Excerpted passage Start Marker

Ok, so say you are post-solo and approved to perform stalls OR you
are a private pilot.

Is it smart to go out and practice stalls on a normal basis? For
proficiency and for fun?

Or are stalls something you should only being doing for training?

I would like to hear from both pilots and instructors on your
thinking of this topic.

Also what percentage of you out there do practice them on your own?

Thanks


You can consider yourself safe to perform solo stalls if you have had
proper training in stalls not only entered from normally anticipated
flight attitudes but also from abnormal entries such as accelerated
and crossed controlled entries.
Competent instructors will make sure you have had this training.
EXTREMELY competent instructors will exceed the book requirement in
stall training and make sure you have had basic spin entry and
recovery as well. With this training in your tool kit, you should be
perfectly safe in practicing stalls solo.

Dudley Henriques



I agree Dudley. My students get this kind of training. I would only
add that to stay safe, keep practicing and get at least an annual eval.
I know every two years is the requirement, but remember the requirments
are minimum standards.

Pilot/CFI/CFII


I'm a great fan of "practicing". I've always advocated to the pilots I've
trained, the adoption of what I call a "never ending training mode" that
treats every flight, no matter how trivial a flight, as a training flight
requiring a serious self appraisal, adjustment in technique, and/or
correction as an ongoing result.
This requires a professional approach to everyday flying that uses a highly
developed habit patterns where a pilot engages in a constant self evaluation
and correction pattern geared toward maximizing his/her performance on a
constant basis.
I like a habit pattern in a pilot that causes him/her to come off a
perfectly executed flight thinking about how he could have made it better.

Excerpted passage End Marker
Information supplied Start Marker

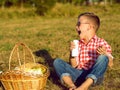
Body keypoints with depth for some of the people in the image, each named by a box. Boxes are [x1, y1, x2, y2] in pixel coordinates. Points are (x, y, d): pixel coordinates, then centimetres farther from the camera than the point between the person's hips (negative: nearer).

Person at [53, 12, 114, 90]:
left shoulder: (101, 43, 1)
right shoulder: (78, 44, 14)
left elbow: (110, 64, -3)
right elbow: (74, 66, 12)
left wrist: (105, 55, -23)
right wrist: (72, 53, -4)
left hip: (94, 76, -4)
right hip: (79, 75, 4)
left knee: (102, 58, -29)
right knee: (57, 62, -10)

Information supplied End Marker

Reproduce the whole thread on practicing stalls above, word for word.

Ok, so say you are post-solo and approved to perform stalls OR you
are a private pilot.

Is it smart to go out and practice stalls on a normal basis? For
proficiency and for fun?

Or are stalls something you should only being doing for training?

I would like to hear from both pilots and instructors on your
thinking of this topic.

Also what percentage of you out there do practice them on your own?

Thanks


You can consider yourself safe to perform solo stalls if you have had
proper training in stalls not only entered from normally anticipated
flight attitudes but also from abnormal entries such as accelerated
and crossed controlled entries.
Competent instructors will make sure you have had this training.
EXTREMELY competent instructors will exceed the book requirement in
stall training and make sure you have had basic spin entry and
recovery as well. With this training in your tool kit, you should be
perfectly safe in practicing stalls solo.

Dudley Henriques



I agree Dudley. My students get this kind of training. I would only
add that to stay safe, keep practicing and get at least an annual eval.
I know every two years is the requirement, but remember the requirments
are minimum standards.

Pilot/CFI/CFII


I'm a great fan of "practicing". I've always advocated to the pilots I've
trained, the adoption of what I call a "never ending training mode" that
treats every flight, no matter how trivial a flight, as a training flight
requiring a serious self appraisal, adjustment in technique, and/or
correction as an ongoing result.
This requires a professional approach to everyday flying that uses a highly
developed habit patterns where a pilot engages in a constant self evaluation
and correction pattern geared toward maximizing his/her performance on a
constant basis.
I like a habit pattern in a pilot that causes him/her to come off a
perfectly executed flight thinking about how he could have made it better.